# Mapmaking Discussion & Philosophy (WIP/Critique) > Pen and Paper / Traditional Methods >  The Twin Realms, Region Map

## wminish

Hey Everyone

I'm starting on a new mapping project. The map I am working on is a region map of the Feywild mirror to Tulence, a region I created for a DnD campaign a few years ago and that I have done many maps for in the past. The map depicts and area in the Feywild with two neighbouring elven realms. So far I have just penciled in the map, but I will soon be starting the inking process. My current work in progress is shown below (I've turned up the contrast substantially to get the pencil to show up).



A major difference between this project and any other that I've worked on recently is that I plan to stream my work on it through Twitch . I've been interested in the format for a while and I've finally decided to give it a go, if I find I enjoy the streaming process I may even make it a regular thing. I plan to stream this coming Tuesday from 2pm NZ time (1am Tuesday GMT, 7pm Monday US central time) so come by and say hello if you like.
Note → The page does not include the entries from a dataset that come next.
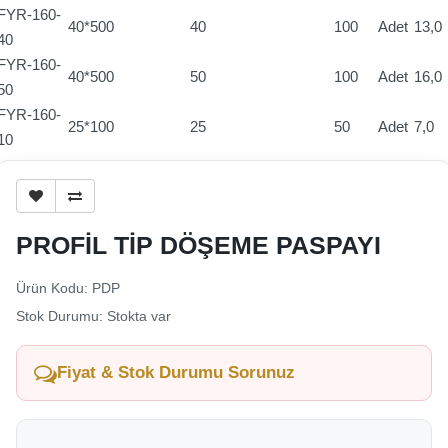
FYR-160-
40*500
40
100
Adet
13,0
40
FYR-160-
40*500
50
100
Adet
16,0
50
FYR-160-
25*100
25
50
Adet
7,0
10
PROFİL TİP DÖŞEME PASPAYI
Ürün Kodu: PDP
Stok Durumu: Stokta var
Fiyat & Stok Durumu Sorunuz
For this first stream I'll be going through the inking in process for this map, though I imagine I won't finish it in the space of one stream as I'm planning to go for about 2 hours.

----------


## wminish

I got started on the inking in on stream, here is the latest update.



Unfortunately I had my twitch settings configured wrong so the vod wasn't saved but I've fixed my settings now and I'll be continuing this on stream on Friday.

----------


## Arimel

That is looking really good so far! I like the banners you are using and the compass (I believe it will be the ship?) will look really great.

----------


## wminish

> That is looking really good so far! I like the banners you are using and the compass (I believe it will be the ship?) will look really great.


Thanks Arimel, I did some more work on it on stream today and here is the latest update.

----------


## wminish

Here is the latest update to this map, the inking in is now finished and I'll soon be starting the colouring.

----------


## wminish

Here is the final coloured version, I'm really pleased with the way the colouring turned out.

----------


## KaiAeon

It looks really great. I love how you shaded the map.

Sent from my SM-A315F using Tapatalk

----------


## Simkin

Excellent map wminish, you are right colours are really greats.

----------


## Arimel

This came out really, really well. That shading is superb and brings so much to the map. I find it interesting the colors you chose for the ground and the forests. When I draw I tend to have the lighter color for the grass but it looks really good like this as well. May be something for me to experiment with later.

----------